▶ **ZITIERTER TEXTAUSZUG**:
■ ■ ■
Lütze bietet ein breites Produktportfolio mit den Kategorien Cable, Cabinet, Connectivity und Control an – also alles rund um den Schaltschrank. War dieser Schritt zum Lösungsanbieter rund um den Schaltschrank immer Ihr Ziel?
Da muss ich wirklich zu den Gründungsjahren des Unternehmens 1958 zurückgehen. In der Nachkriegszeit hat Deutschland geboomt und mein Vater ist relativ schnell als „Rucksackgroßhändler“ in die Industrie reingekommen und fragte sich sofort: "Okay, wie gehe ich den Markt jetzt an?" Und das war relativ einfach, frag den Kunden was er braucht, frag den Kunden, wo der Schuh drückt. Diese Strategie ist bis heute gültig. Ich kann die tollsten Ideen haben, wenn sie aber mit dem Markt nicht im Einklang sind, dann bringen sie überhaupt nichts. Das bedeutet nicht, dass wir nicht innovativ sind. Was ich damit sagen möchte: Produktverbesserung ist, wenn ich frage: „Was hättest du gerne anders?“ – und der Kunde sagt: „Macht den Knopf dorthin, anstelle dort.“ Wenn ich aber gar keinen Knopf mehr hinmache, sondern ein Touchdisplay, dann sprechen wir von Innovation. Ich muss aber wissen, was der Markt braucht und was der Markt möchte - auch wenn es der Markt selber noch nicht weiß. Und das ist die trickreiche Sache hier. Die Produktbereiche, die wir haben, sind alle aus diesem Lösungsansatz entstanden. Es war nie unser Anspruch, dass wir in allen Bereichen ein komplett breites Produktspektrum haben, sondern uns Spezialgebiete aussuchen, in denen wir richtig gut sind. Und dann ist es natürlich wichtig, dass die Produktbereiche auch harmonisch miteinander arbeiten. Denn wenn ein Kunde ein Verdrahtungssystem für den Schaltschrank will, können wir ihm auch gleich noch Netzgeräte oder Ethernet-Leitungen liefern, wenn ihm das dann die Arbeit erleichtert und ihm eine schnellere Time-to-Market ermöglicht.
■ ■ ■
▶ **AUSGANGSMATERIAL**:
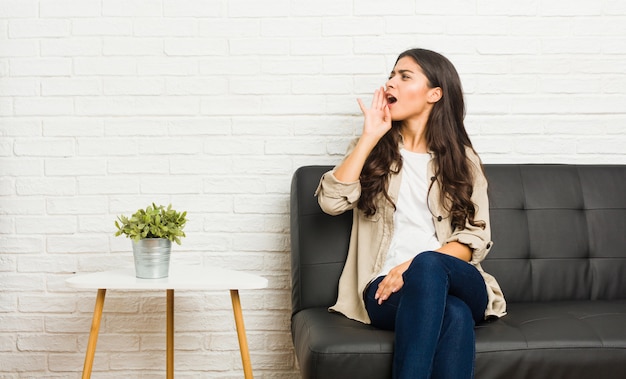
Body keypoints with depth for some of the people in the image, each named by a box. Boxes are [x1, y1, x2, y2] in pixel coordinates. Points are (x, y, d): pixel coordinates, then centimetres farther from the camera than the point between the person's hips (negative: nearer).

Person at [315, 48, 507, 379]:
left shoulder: (462, 159, 12)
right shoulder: (373, 151, 15)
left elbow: (475, 238, 2)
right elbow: (331, 202, -4)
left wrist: (416, 266, -16)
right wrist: (369, 137, -3)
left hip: (458, 283, 1)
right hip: (388, 289, 0)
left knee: (427, 267, -38)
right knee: (454, 314, -37)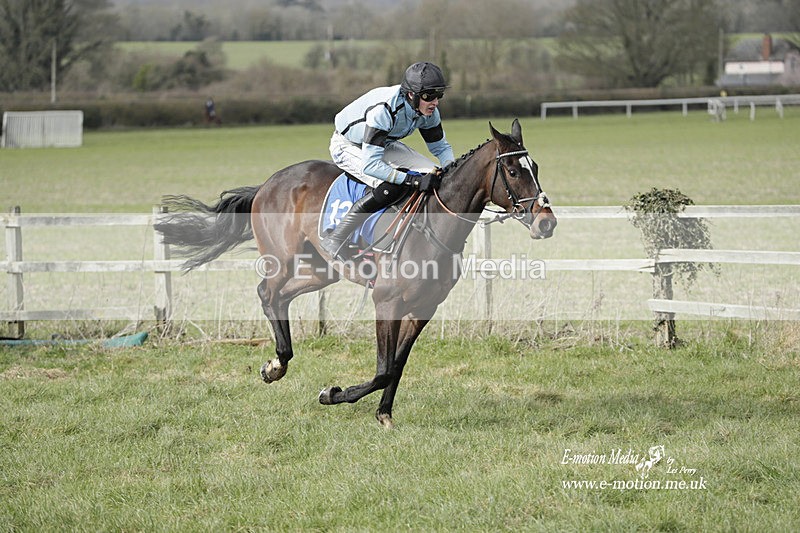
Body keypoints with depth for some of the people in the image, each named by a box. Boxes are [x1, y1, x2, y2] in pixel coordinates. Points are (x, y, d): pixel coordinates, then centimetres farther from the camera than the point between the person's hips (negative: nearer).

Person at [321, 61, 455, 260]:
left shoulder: (429, 112, -17)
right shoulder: (383, 109, -39)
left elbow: (441, 147, 1)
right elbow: (369, 165, -41)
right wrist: (412, 179, -45)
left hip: (383, 143, 7)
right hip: (348, 146, -7)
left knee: (432, 174, -13)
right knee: (391, 187, -31)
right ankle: (335, 239, -23)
■ ■ ■
▶ **AUFGABEN**:
1. In welchem Jahr wurde das Unternehmen laut dem Textauszug gegründet?
2. Prüfe für jede Aussage, ob sie mit dem Textauszug übereinstimmt: (a) Das Unternehmen hatte den Anspruch, in allen Bereichen ein komplett breites Produktspektrum anzubieten. (b) Die Strategie, den Kunden nach seinen Bedürfnissen zu fragen, gilt bis heute. (c) Ein Touchdisplay anstelle eines Knopfes wird als Produktverbesserung bezeichnet.
3. Gib den Absatz im Textauszug, der mit „Da muss ich wirklich zu den Gründungsjahren“ beginnt, als kurze Stichpunktliste mit seinen wesentlichen Aussagen wieder.
Die Zeilen spielen hierfür keine Rolle.

▶ **LÖSUNGEN**:
1. 1958

2.
(a) Nein: „Es war nie unser Anspruch, dass wir in allen Bereichen ein komplett breites Produktspektrum haben“
(b) Ja: „Diese Strategie ist bis heute gültig.“
(c) Nein: „Wenn ich aber gar keinen Knopf mehr hinmache, sondern ein Touchdisplay, dann sprechen wir von Innovation.“

3.
- Der Ansatz geht auf die Gründungsjahre ab 1958 zurück: In der Nachkriegszeit boomte Deutschland, und der Vater der befragten Person kam als „Rucksackgroßhändler“ in die Industrie.
- Die Strategie lautete damals wie heute, den Kunden zu fragen, was er braucht und wo der Schuh drückt.
- Ideen, die nicht im Einklang mit dem Markt stehen, bringen nichts.
- Produktverbesserung bedeutet, Kundenwünsche umzusetzen, etwa einen Knopf zu versetzen. Innovation bedeutet, etwas grundlegend anders zu machen, etwa ein Touchdisplay statt eines Knopfes.
- Entscheidend ist zu wissen, was der Markt braucht, auch wenn er es selbst noch nicht weiß.
- Alle Produktbereiche sind aus diesem Lösungsansatz entstanden. Ziel waren Spezialgebiete, in denen das Unternehmen richtig gut ist, statt eines komplett breiten Spektrums.
- Die Produktbereiche sollen harmonisch zusammenarbeiten. Zu einem Verdrahtungssystem für den Schaltschrank lassen sich auch Netzgeräte oder Ethernet-Leitungen liefern. Das erleichtert dem Kunden die Arbeit und ermöglicht eine schnellere Time-to-Market.